Step 4: Run Cursor and verify
- Launch Cursor and ensure the MCP servers appear green in the MCP panel when ready. If a server shows yellow, check the command and environment variables.
Code examples:
Project-level mcp.json
{
"mcpServers": {
"sequential_thinking": {
"command": "npx",
"args": ["-y", "@modelcontextprotocol/server-sequential-thinking"]
},
"brave_search": {
"command": "npx",
"args": ["-y", "@modelcontextprotocol/server-brave-search"],
"env": {
"BRAVE_API_KEY": "[your-key]"
}
},
"puppeteer_browsing": {
"command": "npx",
"args": ["-y", "@modelcontextprotocol/server-puppeteer"]
},
"github_tools": {
"command": "npx",
"args": ["-y", "@modelcontextprotocol/server-github"]
},
"filesystem_tools": {
"command": "npx",
"args": ["-y", "@modelcontextprotocol/server-fs"]
}
}
}
Step 5: Start and test
- Open Cursor, load the project, and test each server by invoking its capabilities from the chat interface. Ensure you have any required API keys set as environment variables.
Additional notes
Tips:
- Only enable the MCP servers you need to minimize token usage and resource consumption.

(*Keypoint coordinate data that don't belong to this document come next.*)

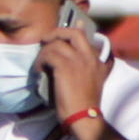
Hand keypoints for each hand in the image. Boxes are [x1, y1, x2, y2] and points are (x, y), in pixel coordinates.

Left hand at [46, 3, 112, 127]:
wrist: (84, 115)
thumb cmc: (84, 102)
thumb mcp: (93, 81)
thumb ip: (88, 67)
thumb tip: (70, 57)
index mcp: (99, 61)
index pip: (87, 37)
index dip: (75, 28)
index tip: (69, 24)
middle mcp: (91, 57)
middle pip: (74, 33)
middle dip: (57, 32)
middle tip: (46, 39)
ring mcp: (79, 61)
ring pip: (56, 45)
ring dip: (44, 53)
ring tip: (41, 65)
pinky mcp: (66, 66)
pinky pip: (48, 55)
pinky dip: (40, 62)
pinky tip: (39, 71)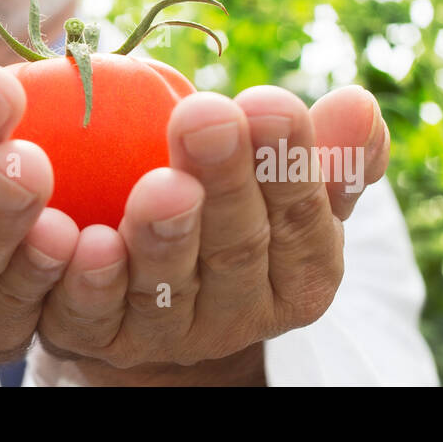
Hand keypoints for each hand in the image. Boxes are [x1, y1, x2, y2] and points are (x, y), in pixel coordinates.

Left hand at [34, 81, 389, 370]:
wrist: (143, 285)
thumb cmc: (225, 210)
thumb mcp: (280, 183)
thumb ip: (322, 151)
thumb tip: (360, 104)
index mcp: (299, 275)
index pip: (303, 217)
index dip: (288, 163)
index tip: (269, 101)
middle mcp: (239, 315)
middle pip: (235, 249)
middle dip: (224, 183)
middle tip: (205, 119)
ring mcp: (167, 335)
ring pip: (166, 289)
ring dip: (161, 237)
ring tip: (158, 185)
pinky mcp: (98, 340)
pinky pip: (90, 315)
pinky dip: (87, 281)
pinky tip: (82, 238)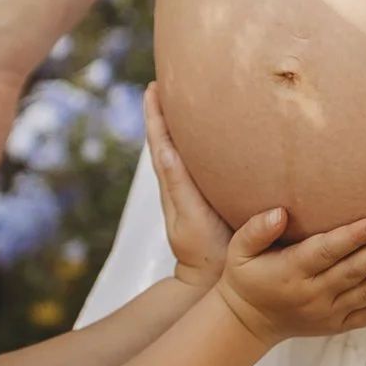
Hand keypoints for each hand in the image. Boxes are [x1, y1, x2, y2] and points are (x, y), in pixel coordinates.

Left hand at [144, 86, 231, 291]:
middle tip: (163, 83)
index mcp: (173, 186)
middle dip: (163, 113)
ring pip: (177, 153)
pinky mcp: (203, 202)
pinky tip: (203, 141)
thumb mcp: (190, 218)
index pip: (159, 142)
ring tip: (179, 102)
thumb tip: (163, 149)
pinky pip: (194, 167)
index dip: (155, 115)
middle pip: (165, 142)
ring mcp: (189, 195)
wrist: (213, 282)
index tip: (152, 86)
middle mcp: (177, 186)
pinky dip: (191, 148)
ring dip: (175, 128)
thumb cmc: (206, 252)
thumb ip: (178, 185)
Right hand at [215, 208, 365, 345]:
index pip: (326, 253)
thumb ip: (257, 230)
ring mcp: (327, 312)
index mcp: (290, 272)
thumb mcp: (239, 250)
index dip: (352, 238)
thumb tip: (279, 213)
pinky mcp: (337, 325)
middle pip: (353, 271)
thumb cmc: (247, 276)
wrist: (248, 321)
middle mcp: (312, 294)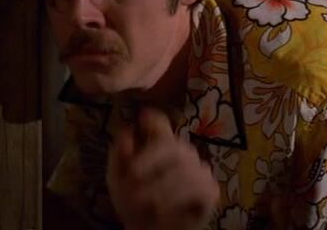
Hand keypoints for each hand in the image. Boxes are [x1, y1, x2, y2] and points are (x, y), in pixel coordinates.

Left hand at [106, 107, 219, 229]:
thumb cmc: (133, 205)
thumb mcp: (117, 180)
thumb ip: (118, 156)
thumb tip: (126, 132)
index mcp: (158, 146)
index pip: (160, 123)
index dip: (154, 118)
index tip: (143, 117)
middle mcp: (181, 153)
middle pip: (172, 144)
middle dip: (149, 161)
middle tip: (133, 180)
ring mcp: (198, 170)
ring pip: (184, 167)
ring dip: (160, 186)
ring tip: (145, 202)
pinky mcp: (209, 190)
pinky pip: (198, 187)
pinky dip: (177, 198)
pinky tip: (162, 209)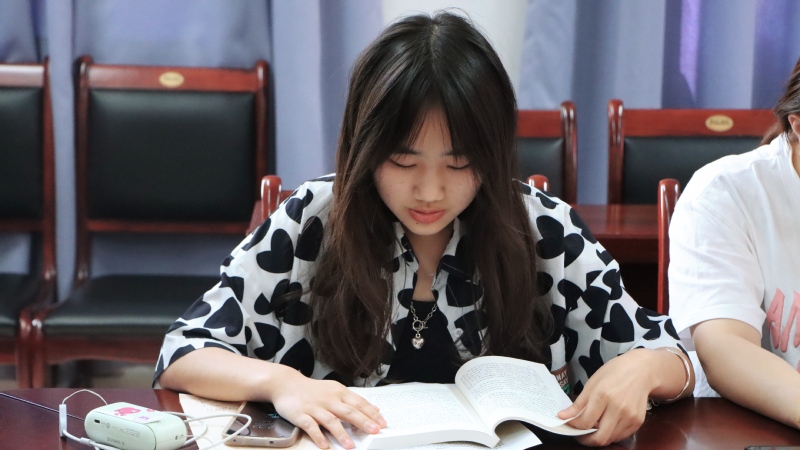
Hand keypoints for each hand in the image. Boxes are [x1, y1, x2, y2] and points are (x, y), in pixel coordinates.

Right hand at [269, 367, 386, 448]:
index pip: (358, 403)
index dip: (371, 413)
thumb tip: (374, 409)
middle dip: (363, 422)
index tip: (382, 423)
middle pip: (348, 411)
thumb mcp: (335, 390)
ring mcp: (315, 407)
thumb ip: (353, 400)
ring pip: (330, 421)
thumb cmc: (313, 390)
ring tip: (351, 445)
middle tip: (374, 431)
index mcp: (339, 392)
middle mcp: (328, 399)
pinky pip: (310, 426)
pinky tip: (325, 445)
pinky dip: (318, 436)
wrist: (286, 383)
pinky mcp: (301, 414)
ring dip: (341, 433)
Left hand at [557, 349, 652, 445]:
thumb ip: (578, 403)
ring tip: (592, 427)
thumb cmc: (614, 373)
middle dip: (586, 440)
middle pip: (600, 438)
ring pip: (610, 439)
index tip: (569, 423)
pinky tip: (605, 424)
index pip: (585, 422)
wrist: (641, 370)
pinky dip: (611, 434)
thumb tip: (563, 416)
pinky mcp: (638, 422)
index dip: (574, 426)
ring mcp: (630, 416)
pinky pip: (621, 436)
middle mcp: (618, 408)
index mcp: (603, 395)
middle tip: (579, 435)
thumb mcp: (592, 383)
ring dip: (598, 437)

- For sensitive keys (e.g., Brave API keys), prefer environment variables over hardcoding in scripts.
- If a project-level mcp.json doesn’t load on Windows 0.46 due to known issues, fall back to the global mcp.json or use the Cursor settings UI to add servers manually.
- Ensure Node.js version is at least v18; use nvm (or similar) to switch versions if needed.
- When testing browsers (Puppeteer) or websites, consider permission prompts and firewall rules that may block automated access.